Description of the task
From the first line to the last, print the material exactly, skipping the pictures.

------

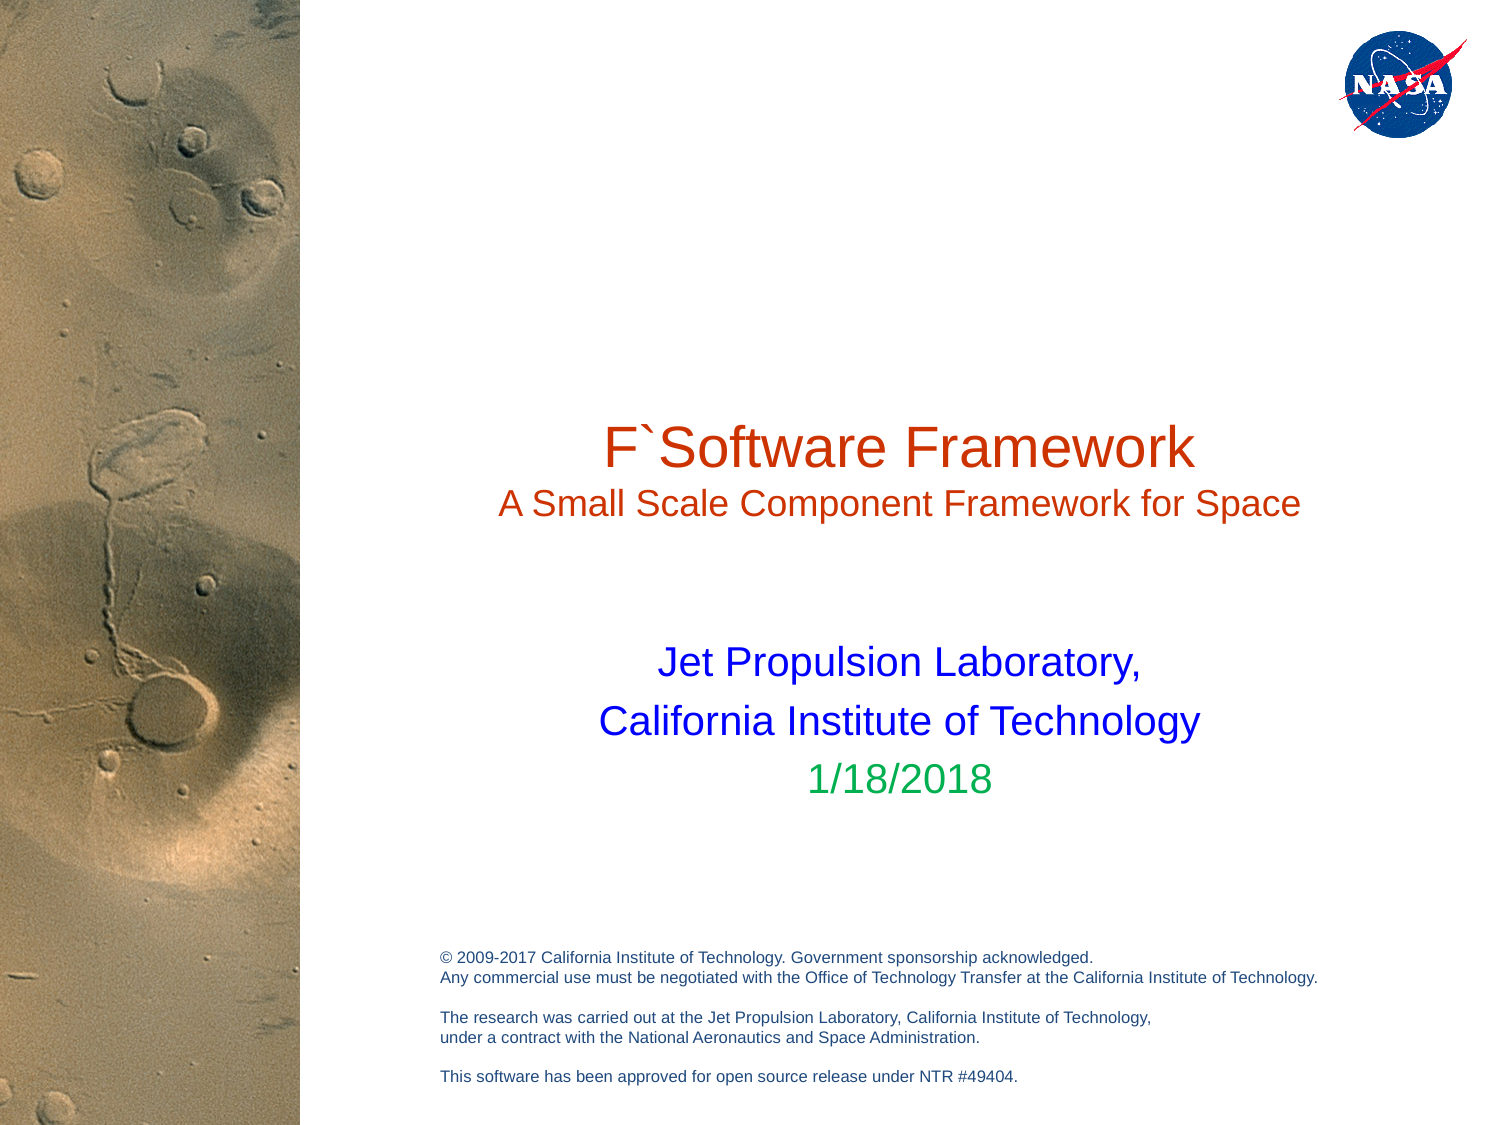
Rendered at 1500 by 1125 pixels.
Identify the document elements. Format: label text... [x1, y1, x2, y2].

picture [0, 0, 300, 1125]
picture [1331, 26, 1471, 144]
text_box © 2009-2017 California Institute of Technology. Government sponsorship acknowledged. Any commercial use must be negotiated with the Office of Technology Transfer at the California Institute of Technology. The research was carried out at the Jet Propulsion Laboratory, California Institute of Technology, under a contract with the National Aeronautics and Space Administration. This software has been approved for open source release under NTR #49404. [425, 939, 1363, 1094]
subtitle Jet Propulsion Laboratory, California Institute of Technology 1/18/2018 [437, 627, 1363, 838]
title F`Software Framework A Small Scale Component Framework for Space [362, 346, 1438, 588]
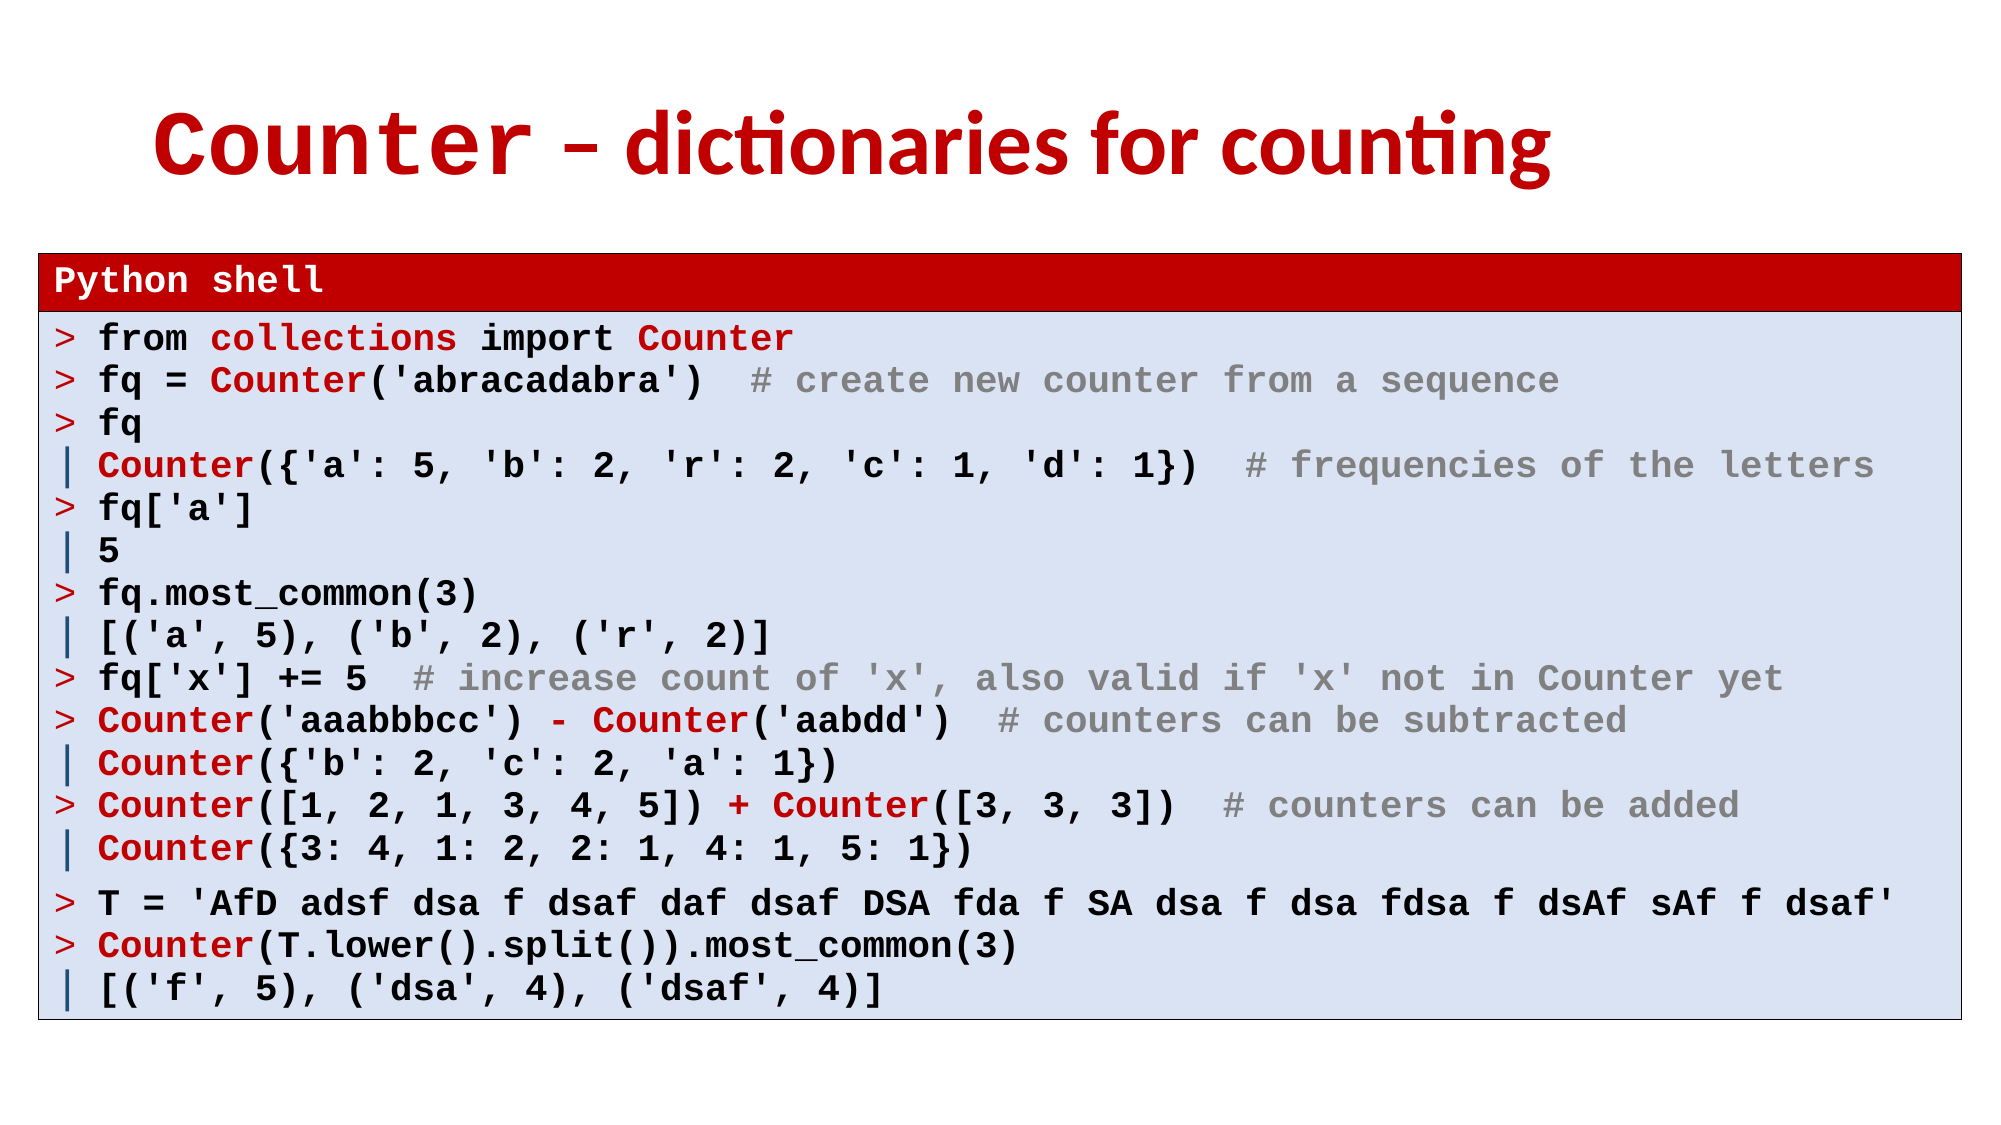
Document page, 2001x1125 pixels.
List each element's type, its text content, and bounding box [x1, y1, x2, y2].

title Counter – dictionaries for counting [137, 36, 1884, 253]
table_cell from collections import Counter fq = Counter('abracadabra') # create new counter from a sequence fq Counter({'a': 5, 'b': 2, 'r': 2, 'c': 1, 'd': 1}) # frequencies of the letters fq['a'] 5 fq.most_common(3) [('a', 5), ('b', 2), ('r', 2)] fq['x'] += 5 # increase count of 'x', also valid if 'x' not in Counter yet Counter('aaabbbcc') - Counter('aabdd') # counters can be subtracted Counter({'b': 2, 'c': 2, 'a': 1}) Counter([1, 2, 1, 3, 4, 5]) + Counter([3, 3, 3]) # counters can be added Counter({3: 4, 1: 2, 2: 1, 4: 1, 5: 1}) T = 'AfD adsf dsa f dsaf daf dsaf DSA fda f SA dsa f dsa fdsa f dsAf sAf f dsaf' Counter(T.lower().split()).most_common(3) [('f', 5), ('dsa', 4), ('dsaf', 4)] [39, 312, 1961, 1019]
table_header Python shell [39, 254, 1961, 311]
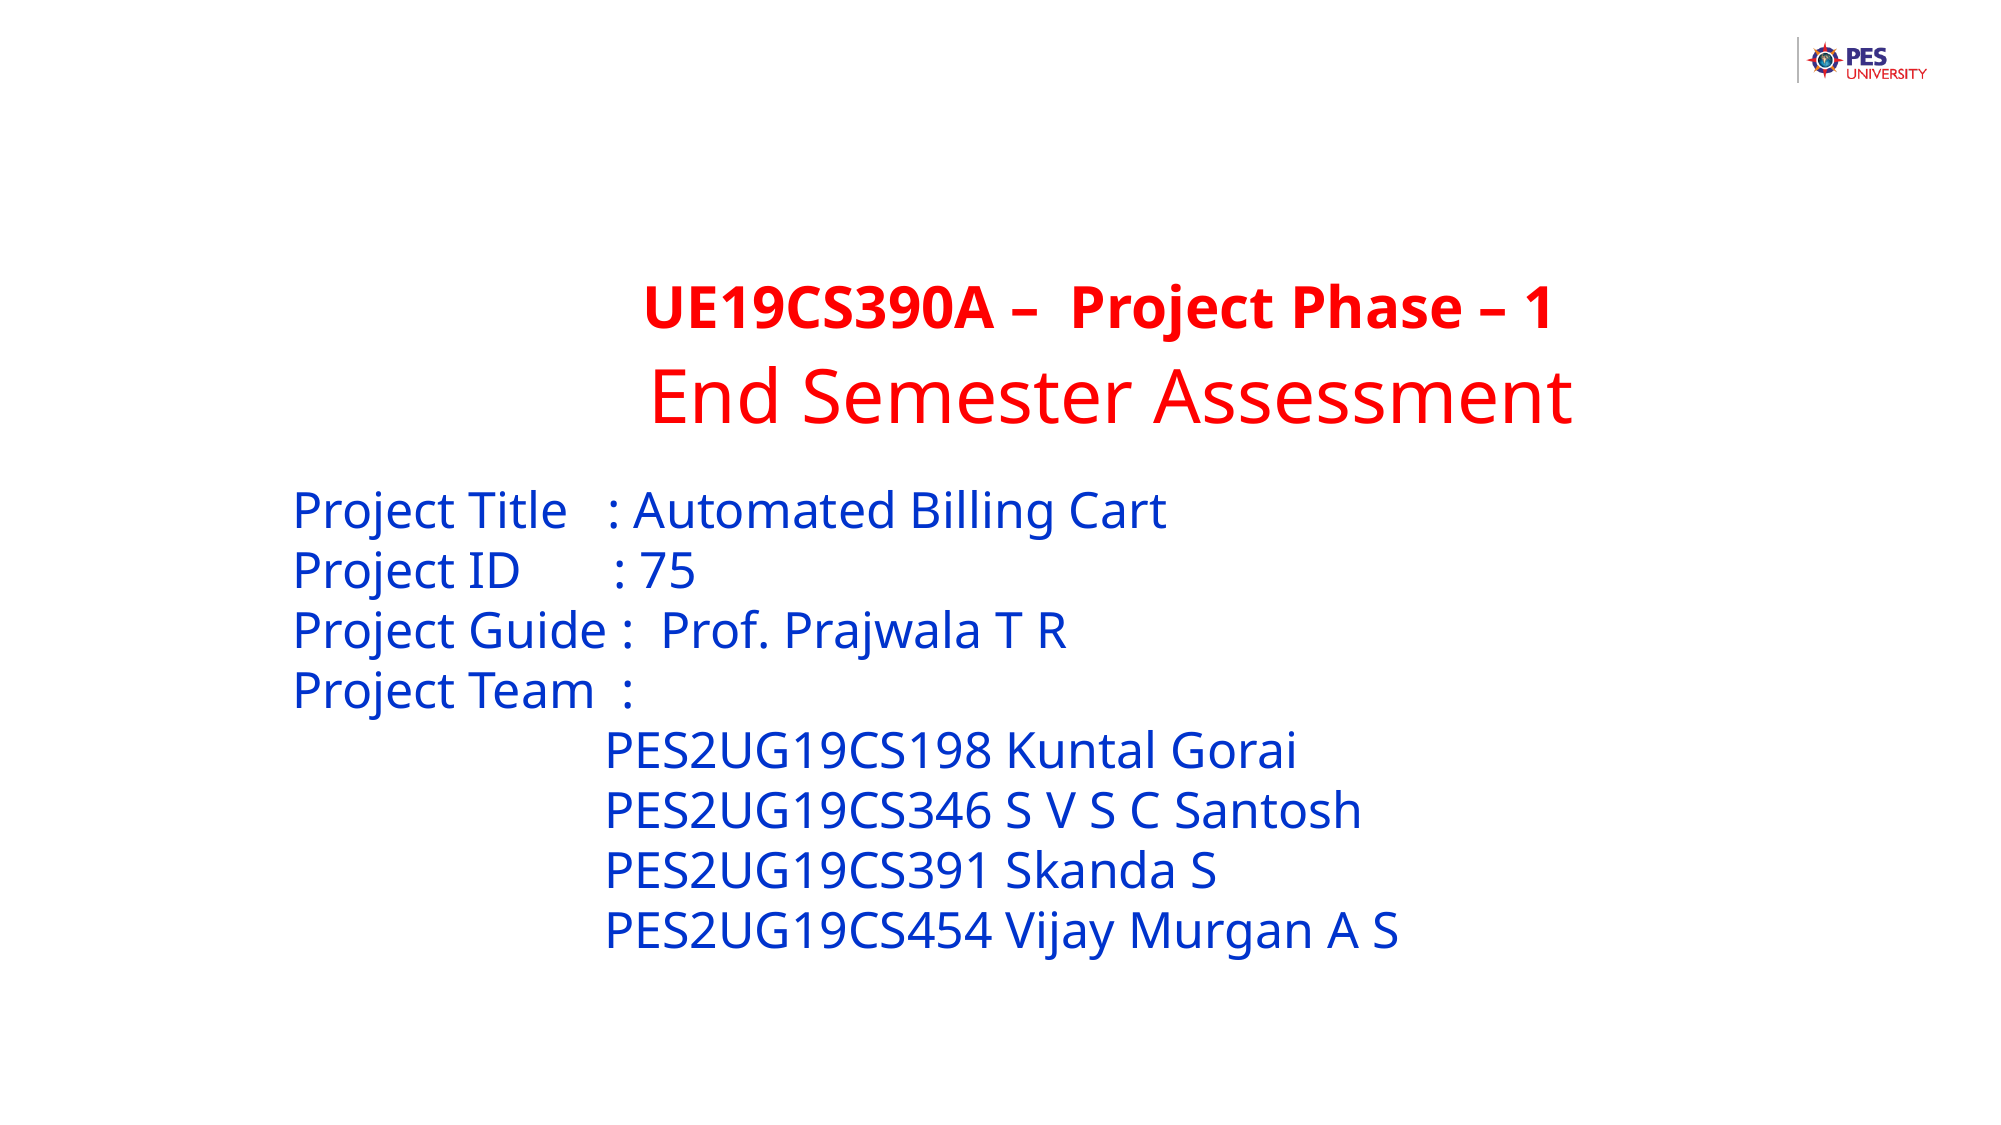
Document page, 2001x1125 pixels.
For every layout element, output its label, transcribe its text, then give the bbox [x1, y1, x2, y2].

text_box Project Title : Automated Billing Cart Project ID : 75 Project Guide : Prof. Prajwala T R Project Team : PES2UG19CS198 Kuntal Gorai PES2UG19CS346 S V S C Santosh PES2UG19CS391 Skanda S PES2UG19CS454 Vijay Murgan A S [277, 471, 1665, 1003]
picture [1806, 41, 1927, 79]
text_box UE19CS390A – Project Phase – 1 End Semester Assessment [450, 262, 1750, 448]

------

Answer for the task
Rendered at 1500 by 1125 pixels.
Identify the document elements. Format: label text... [x1, y1, x2, y2].

picture [0, 0, 300, 1125]
picture [1331, 26, 1471, 144]
text_box © 2009-2017 California Institute of Technology. Government sponsorship acknowledged. Any commercial use must be negotiated with the Office of Technology Transfer at the California Institute of Technology. The research was carried out at the Jet Propulsion Laboratory, California Institute of Technology, under a contract with the National Aeronautics and Space Administration. This software has been approved for open source release under NTR #49404. [425, 939, 1363, 1094]
subtitle Jet Propulsion Laboratory, California Institute of Technology 1/18/2018 [437, 627, 1363, 838]
title F`Software Framework A Small Scale Component Framework for Space [362, 346, 1438, 588]
Document page, 2001x1125 pixels.
List each element's type, its text content, and bounding box [x1, y1, x2, y2].

title Counter – dictionaries for counting [137, 36, 1884, 253]
table_cell from collections import Counter fq = Counter('abracadabra') # create new counter from a sequence fq Counter({'a': 5, 'b': 2, 'r': 2, 'c': 1, 'd': 1}) # frequencies of the letters fq['a'] 5 fq.most_common(3) [('a', 5), ('b', 2), ('r', 2)] fq['x'] += 5 # increase count of 'x', also valid if 'x' not in Counter yet Counter('aaabbbcc') - Counter('aabdd') # counters can be subtracted Counter({'b': 2, 'c': 2, 'a': 1}) Counter([1, 2, 1, 3, 4, 5]) + Counter([3, 3, 3]) # counters can be added Counter({3: 4, 1: 2, 2: 1, 4: 1, 5: 1}) T = 'AfD adsf dsa f dsaf daf dsaf DSA fda f SA dsa f dsa fdsa f dsAf sAf f dsaf' Counter(T.lower().split()).most_common(3) [('f', 5), ('dsa', 4), ('dsaf', 4)] [39, 312, 1961, 1019]
table_header Python shell [39, 254, 1961, 311]
Document page, 2001x1125 pixels.
For every layout element, output its label, transcribe its text, then give the bbox [x1, y1, x2, y2].

text_box Project Title : Automated Billing Cart Project ID : 75 Project Guide : Prof. Prajwala T R Project Team : PES2UG19CS198 Kuntal Gorai PES2UG19CS346 S V S C Santosh PES2UG19CS391 Skanda S PES2UG19CS454 Vijay Murgan A S [277, 471, 1665, 1003]
picture [1806, 41, 1927, 79]
text_box UE19CS390A – Project Phase – 1 End Semester Assessment [450, 262, 1750, 448]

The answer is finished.